* Aim of the exercise
Everything from the line containing "E-mail: mweisener@hahnag.de" through the final line of the listing below should be given again, word for word, and nothing else.

* Task data
--
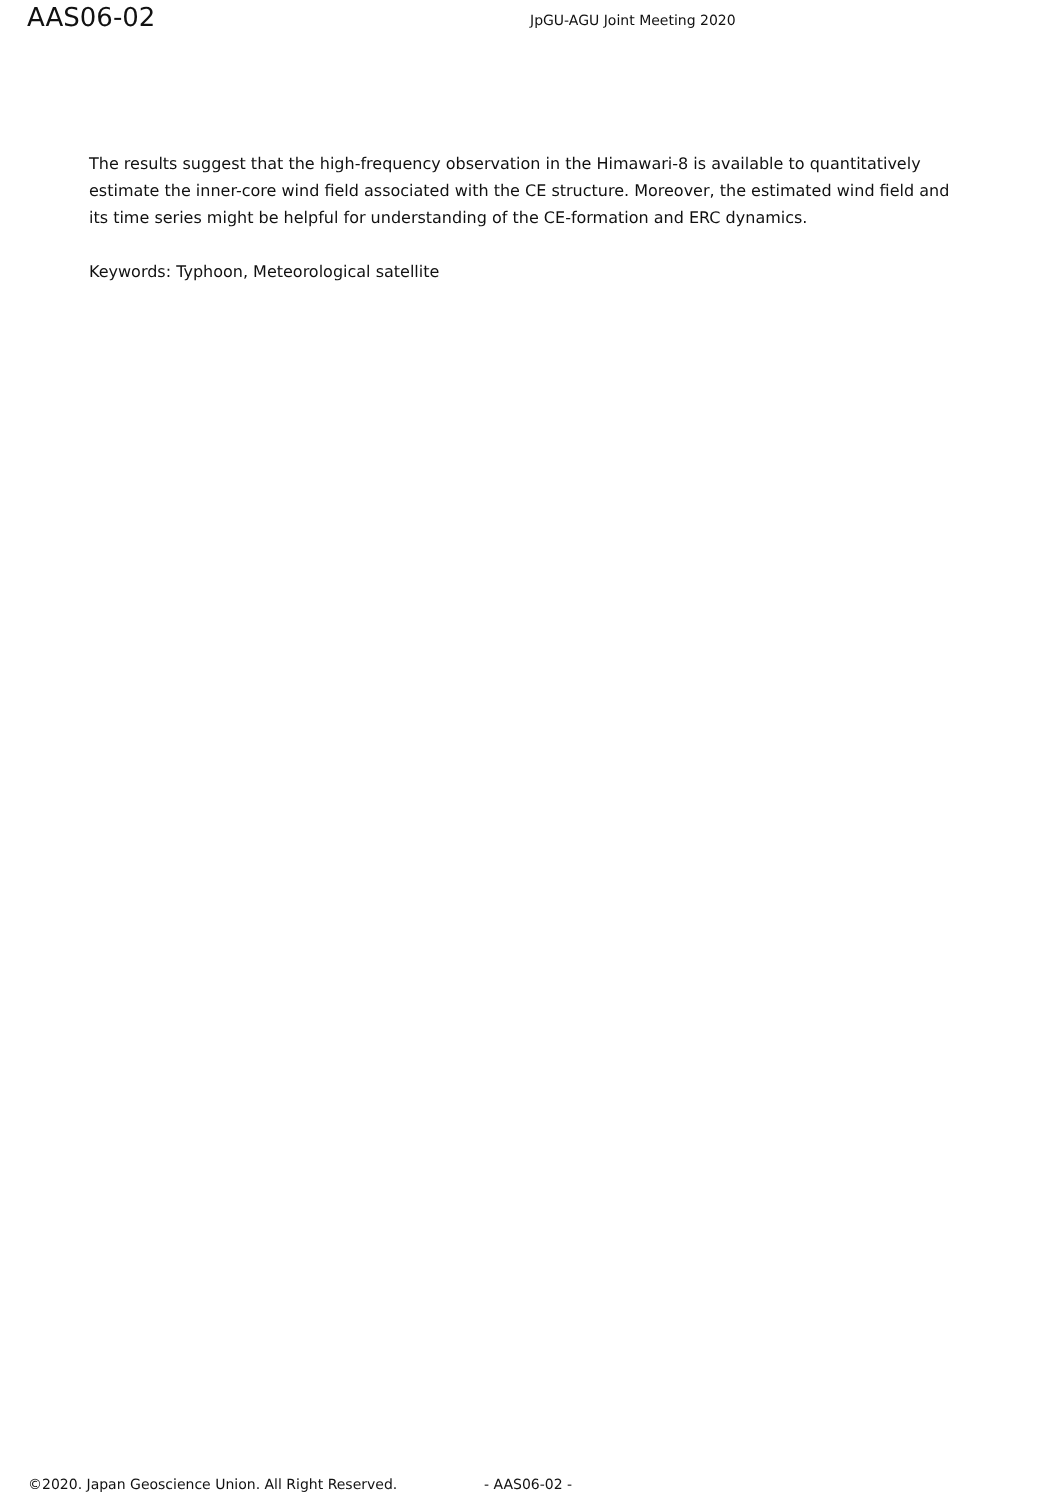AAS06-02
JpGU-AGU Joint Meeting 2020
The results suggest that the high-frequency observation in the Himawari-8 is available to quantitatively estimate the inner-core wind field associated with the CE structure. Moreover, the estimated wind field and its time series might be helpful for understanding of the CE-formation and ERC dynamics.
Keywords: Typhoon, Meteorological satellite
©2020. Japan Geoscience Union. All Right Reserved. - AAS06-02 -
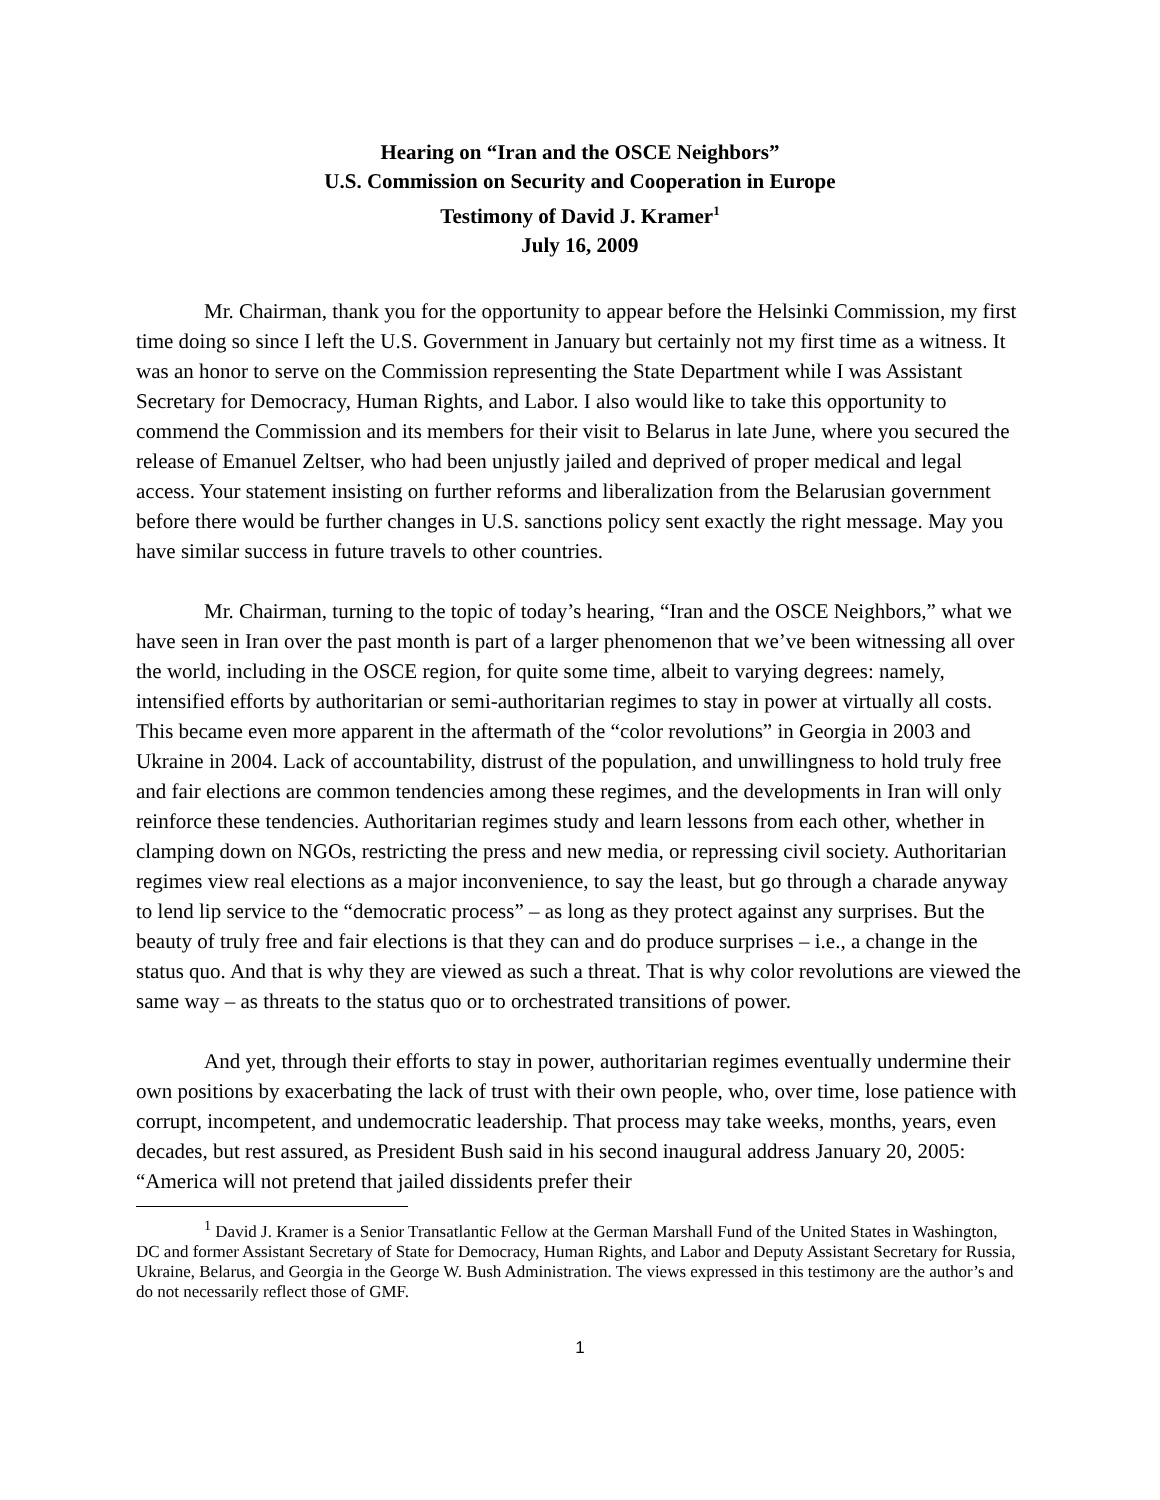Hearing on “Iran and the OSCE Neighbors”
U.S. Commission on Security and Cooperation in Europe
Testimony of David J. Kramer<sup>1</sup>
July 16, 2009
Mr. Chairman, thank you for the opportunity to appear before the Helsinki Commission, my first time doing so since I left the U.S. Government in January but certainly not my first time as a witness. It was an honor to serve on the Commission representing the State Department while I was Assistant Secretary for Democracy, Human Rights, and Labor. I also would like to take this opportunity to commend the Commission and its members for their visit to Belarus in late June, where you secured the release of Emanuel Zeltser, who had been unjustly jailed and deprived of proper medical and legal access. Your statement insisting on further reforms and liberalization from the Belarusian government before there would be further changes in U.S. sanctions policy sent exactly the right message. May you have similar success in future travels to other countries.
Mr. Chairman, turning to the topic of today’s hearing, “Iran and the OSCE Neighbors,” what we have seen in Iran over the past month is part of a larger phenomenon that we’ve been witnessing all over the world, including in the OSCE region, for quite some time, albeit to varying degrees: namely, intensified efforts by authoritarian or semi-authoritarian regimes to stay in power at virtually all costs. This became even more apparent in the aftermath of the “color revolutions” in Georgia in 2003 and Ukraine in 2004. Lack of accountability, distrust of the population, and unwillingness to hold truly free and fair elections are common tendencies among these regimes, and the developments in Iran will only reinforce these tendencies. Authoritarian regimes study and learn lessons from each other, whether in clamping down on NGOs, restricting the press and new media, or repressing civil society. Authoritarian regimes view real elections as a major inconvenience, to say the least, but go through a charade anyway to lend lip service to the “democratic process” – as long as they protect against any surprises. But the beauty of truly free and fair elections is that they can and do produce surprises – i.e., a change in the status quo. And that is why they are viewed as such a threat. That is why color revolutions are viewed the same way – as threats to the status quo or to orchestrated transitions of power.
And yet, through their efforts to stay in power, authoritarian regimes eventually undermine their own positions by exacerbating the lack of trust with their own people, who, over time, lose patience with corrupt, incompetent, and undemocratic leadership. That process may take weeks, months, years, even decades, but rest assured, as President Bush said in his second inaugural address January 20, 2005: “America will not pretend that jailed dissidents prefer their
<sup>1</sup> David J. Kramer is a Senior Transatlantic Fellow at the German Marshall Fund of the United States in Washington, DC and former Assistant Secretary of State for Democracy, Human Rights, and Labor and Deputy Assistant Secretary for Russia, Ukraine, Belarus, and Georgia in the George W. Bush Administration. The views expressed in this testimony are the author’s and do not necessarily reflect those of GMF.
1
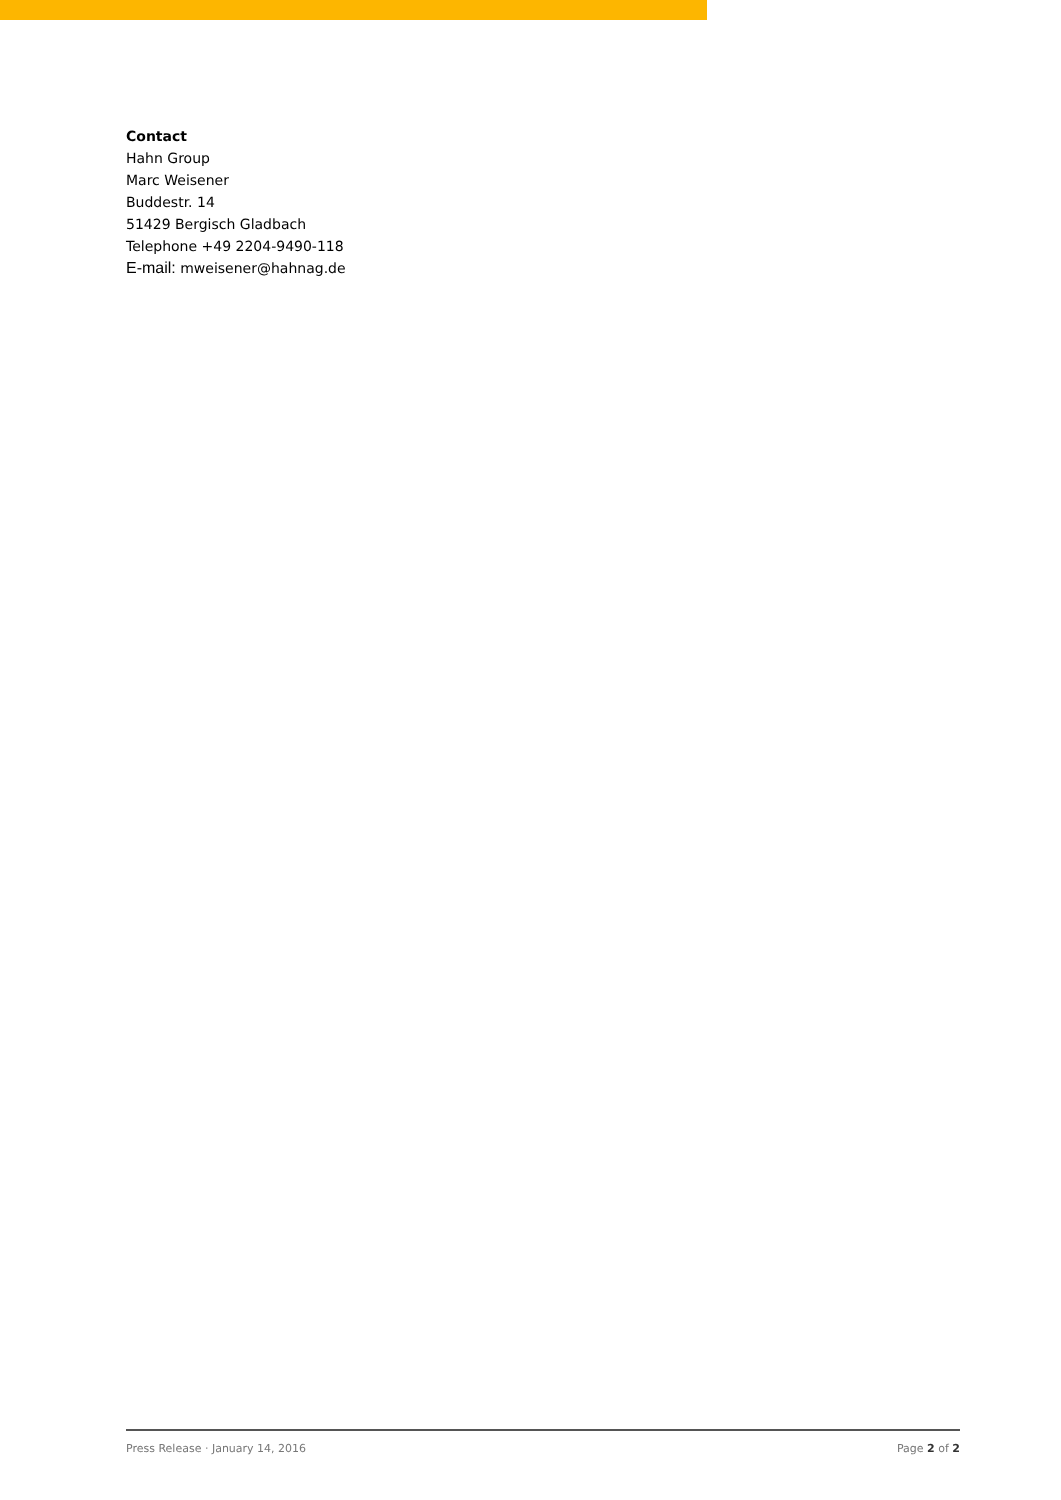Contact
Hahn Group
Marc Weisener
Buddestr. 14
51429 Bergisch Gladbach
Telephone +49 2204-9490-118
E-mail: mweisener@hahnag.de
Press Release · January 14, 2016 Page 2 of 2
--
* Written solution
E-mail: mweisener@hahnag.de
Press Release · January 14, 2016 Page 2 of 2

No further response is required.